The afternoon then wore down my good mood considerably: the smaller roads in Ireland tend to be a constant choppy up and down and this had to be done through a succession of squally showers tearing across the landscape: the kind where a curtain of grey approaches across the fields and standing in the lee of a tree or a wall is as good as putting on your jacket, because the rain is going sideways. I carried on through Tullow, Nurney and Bagenalstown/Muine Bheag.

I had been thinking of following the small roads south of the R712 into Kilkenny, but my legs were almost beyond coping with any more gradients, so I hit the old main road at Royal Oak and covered the last 20 km or so the easy way. This road used to be pleasant enough to cycle, but the traffic is now hellish. As a fairly useless form of compensation, the old hard shoulder, which we always used to use for riding on, has been decorated with bike pictograms. This doesn’t inhibit people from pulling their SUVs over to have phone conversations, etc. And of course the cycle facility disappears completely at the one point where it would have a real use, the busy Paulstown junction, where you need eyes all round your head and good timing.

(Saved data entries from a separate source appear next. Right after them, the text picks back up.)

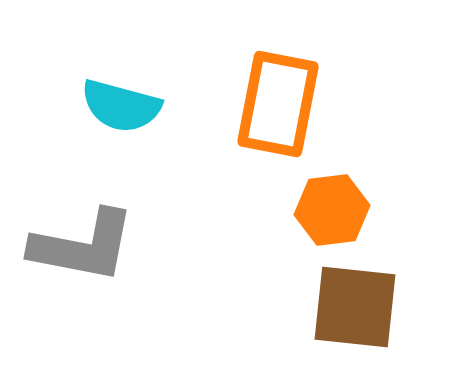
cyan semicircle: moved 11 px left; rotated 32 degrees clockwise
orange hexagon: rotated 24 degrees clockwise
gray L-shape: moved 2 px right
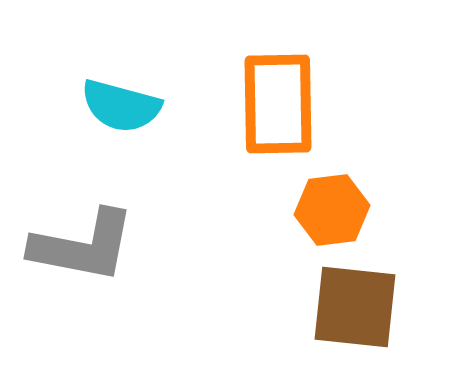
orange rectangle: rotated 12 degrees counterclockwise
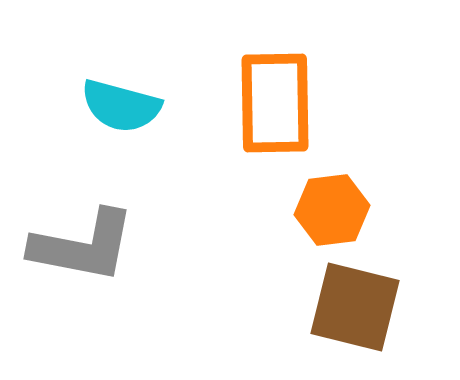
orange rectangle: moved 3 px left, 1 px up
brown square: rotated 8 degrees clockwise
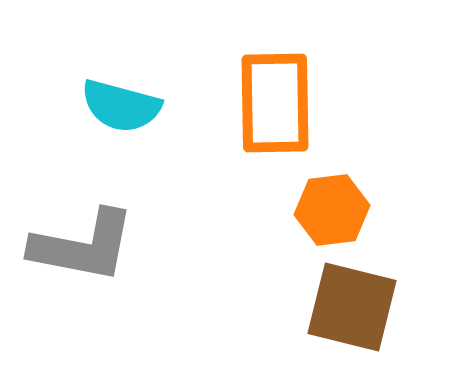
brown square: moved 3 px left
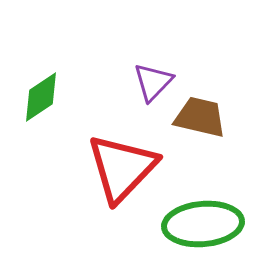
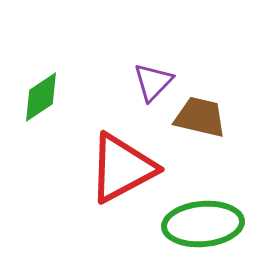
red triangle: rotated 18 degrees clockwise
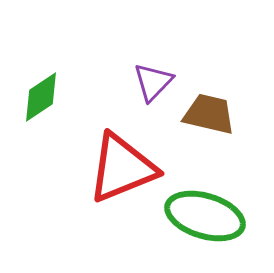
brown trapezoid: moved 9 px right, 3 px up
red triangle: rotated 6 degrees clockwise
green ellipse: moved 2 px right, 8 px up; rotated 22 degrees clockwise
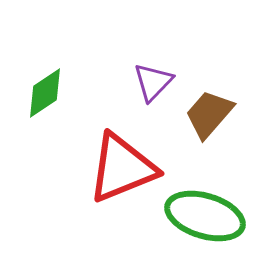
green diamond: moved 4 px right, 4 px up
brown trapezoid: rotated 62 degrees counterclockwise
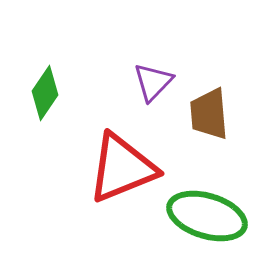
green diamond: rotated 22 degrees counterclockwise
brown trapezoid: rotated 46 degrees counterclockwise
green ellipse: moved 2 px right
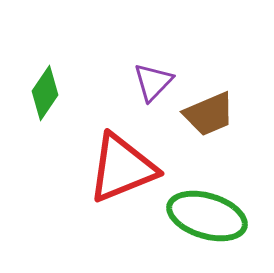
brown trapezoid: rotated 108 degrees counterclockwise
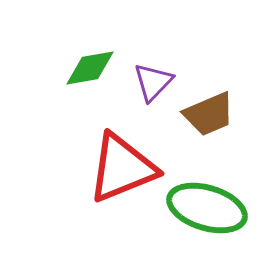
green diamond: moved 45 px right, 25 px up; rotated 46 degrees clockwise
green ellipse: moved 8 px up
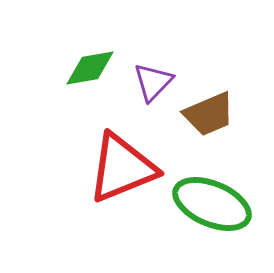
green ellipse: moved 5 px right, 4 px up; rotated 6 degrees clockwise
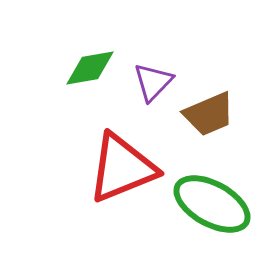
green ellipse: rotated 6 degrees clockwise
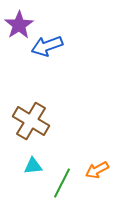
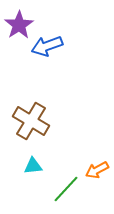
green line: moved 4 px right, 6 px down; rotated 16 degrees clockwise
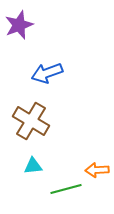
purple star: rotated 12 degrees clockwise
blue arrow: moved 27 px down
orange arrow: rotated 25 degrees clockwise
green line: rotated 32 degrees clockwise
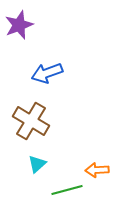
cyan triangle: moved 4 px right, 2 px up; rotated 36 degrees counterclockwise
green line: moved 1 px right, 1 px down
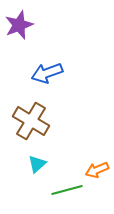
orange arrow: rotated 20 degrees counterclockwise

I can’t quite remember to what extent the blustery wind was a headwind. I think headwinds get shut out of my normal mental processing. A headwind has no time and no distance. The only important thing about it is that it’s going to be over; and as soon as it’s over, it’s like it never happened. Whatever; the stretch to Kilkenny was about traffic noise, wind and complaining quads – this on a total of about 90 km for the day; that’s how unfit I was.

The approaches to Kilkenny town have a collection of attempts at bike paths which are  gobsmackingly substandard – at one point delivering me to the side of a two-lane roundabout with no crossing and an unbroken heavy flow of traffic. I had to go back about 40 yards and join the traffic on the inside lane, mustering up the effort to get with the flow of cars. The continuation of the path on the other side was interrupted by deep entranceways and none of its crossings with side roads was properly organized.

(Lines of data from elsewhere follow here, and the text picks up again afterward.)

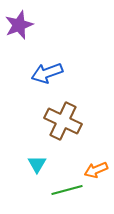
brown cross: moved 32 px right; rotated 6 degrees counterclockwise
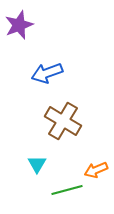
brown cross: rotated 6 degrees clockwise
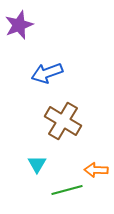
orange arrow: rotated 25 degrees clockwise
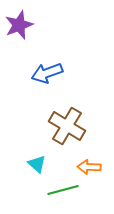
brown cross: moved 4 px right, 5 px down
cyan triangle: rotated 18 degrees counterclockwise
orange arrow: moved 7 px left, 3 px up
green line: moved 4 px left
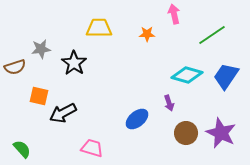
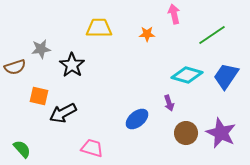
black star: moved 2 px left, 2 px down
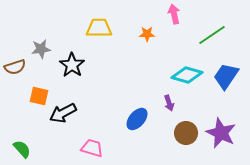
blue ellipse: rotated 10 degrees counterclockwise
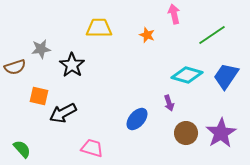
orange star: moved 1 px down; rotated 21 degrees clockwise
purple star: rotated 16 degrees clockwise
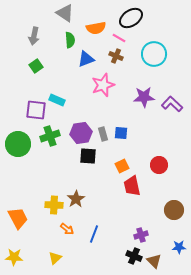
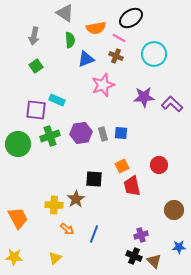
black square: moved 6 px right, 23 px down
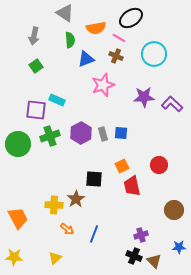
purple hexagon: rotated 20 degrees counterclockwise
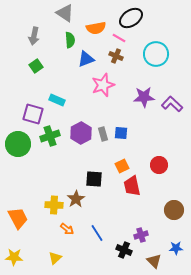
cyan circle: moved 2 px right
purple square: moved 3 px left, 4 px down; rotated 10 degrees clockwise
blue line: moved 3 px right, 1 px up; rotated 54 degrees counterclockwise
blue star: moved 3 px left, 1 px down
black cross: moved 10 px left, 6 px up
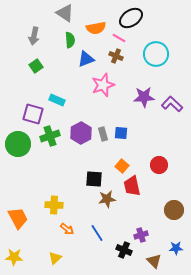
orange square: rotated 24 degrees counterclockwise
brown star: moved 31 px right; rotated 24 degrees clockwise
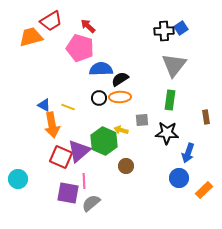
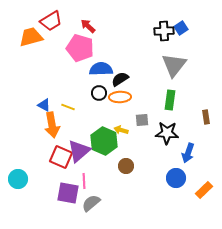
black circle: moved 5 px up
blue circle: moved 3 px left
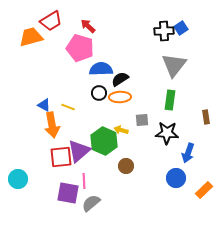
red square: rotated 30 degrees counterclockwise
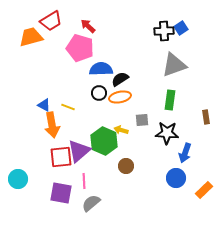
gray triangle: rotated 32 degrees clockwise
orange ellipse: rotated 10 degrees counterclockwise
blue arrow: moved 3 px left
purple square: moved 7 px left
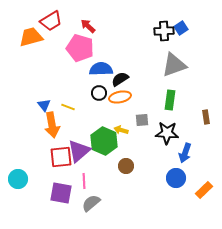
blue triangle: rotated 24 degrees clockwise
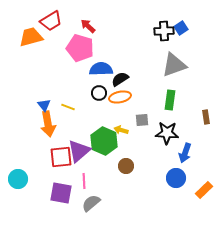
orange arrow: moved 4 px left, 1 px up
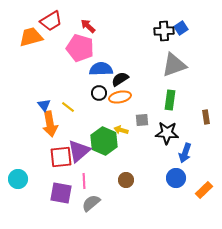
yellow line: rotated 16 degrees clockwise
orange arrow: moved 2 px right
brown circle: moved 14 px down
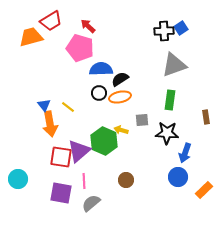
red square: rotated 15 degrees clockwise
blue circle: moved 2 px right, 1 px up
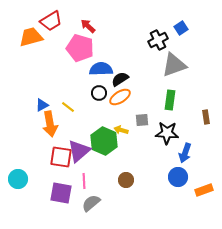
black cross: moved 6 px left, 9 px down; rotated 24 degrees counterclockwise
orange ellipse: rotated 20 degrees counterclockwise
blue triangle: moved 2 px left; rotated 40 degrees clockwise
orange rectangle: rotated 24 degrees clockwise
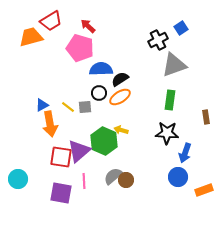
gray square: moved 57 px left, 13 px up
gray semicircle: moved 22 px right, 27 px up
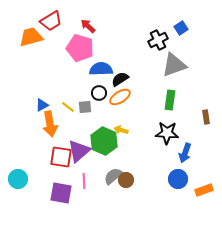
blue circle: moved 2 px down
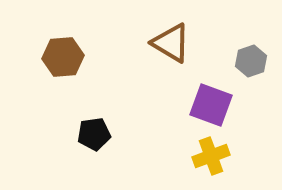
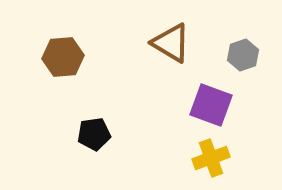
gray hexagon: moved 8 px left, 6 px up
yellow cross: moved 2 px down
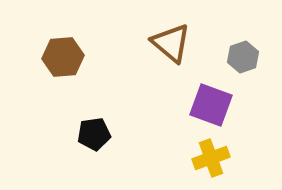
brown triangle: rotated 9 degrees clockwise
gray hexagon: moved 2 px down
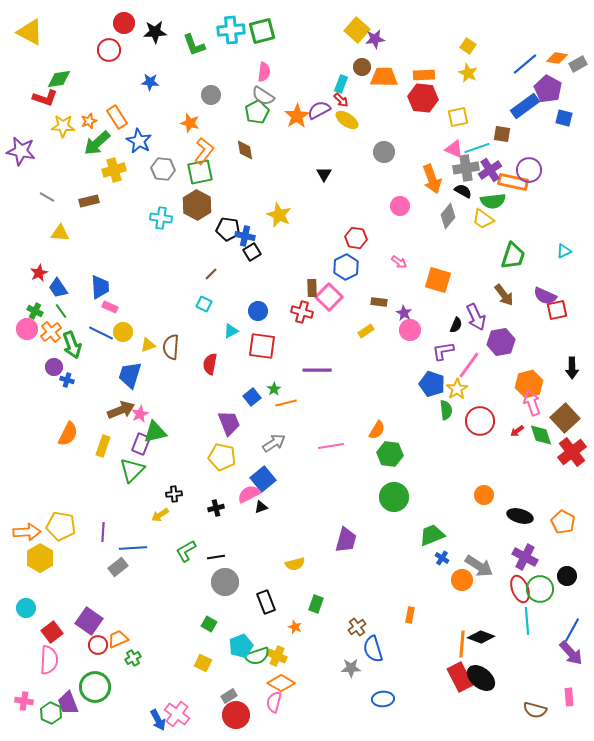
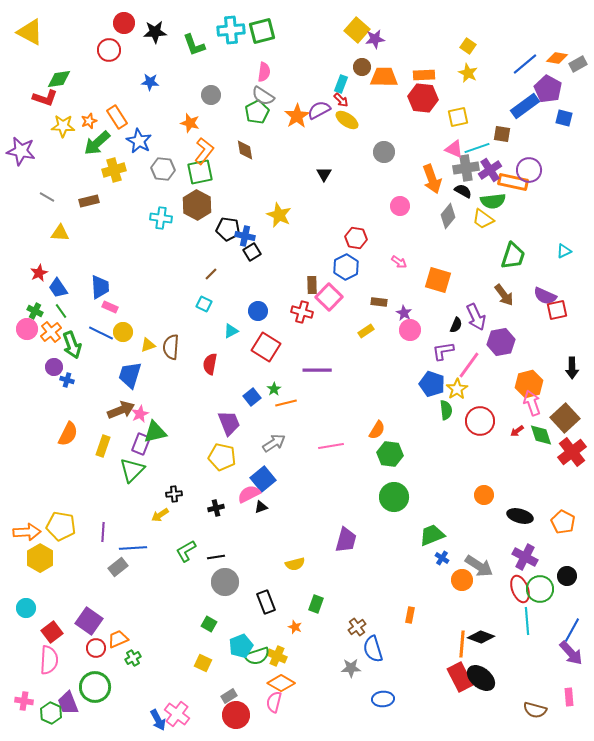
brown rectangle at (312, 288): moved 3 px up
red square at (262, 346): moved 4 px right, 1 px down; rotated 24 degrees clockwise
red circle at (98, 645): moved 2 px left, 3 px down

In terms of the terrain, distances, places to see and accommodation, the southeast is a fantastic part of the world for cycle touring. Scenic mountains, beaches, antiquities, rolling farmland, rivers … But if you want to market it successfully to continental visitors, you really need to see the quality of the cycling infrastructure and the general experience of cycling (driver behaviour) through the eyes of people used to German, or Dutch, or Italian, or Scandinavian standards. Fantastic trips could be had not just riding on the Waterford greenway but also to it from Dublin, and back again – say down via Wicklow, Kilkenny and Lismore and back via the Wexford coast. But some level of strategic effort is needed to avoid giving such tourists dispiriting, or downright dangerous and traumatic experiences.

Having got that off my chest, I have to say a big thank you to the Club House Hotel for letting me in in my bedraggled state, having been washed multiple times during the day. The hotel was also excellent value. And just for a little joke on me, the evening turned all balmy, as though the filthy weather of the day had never happened.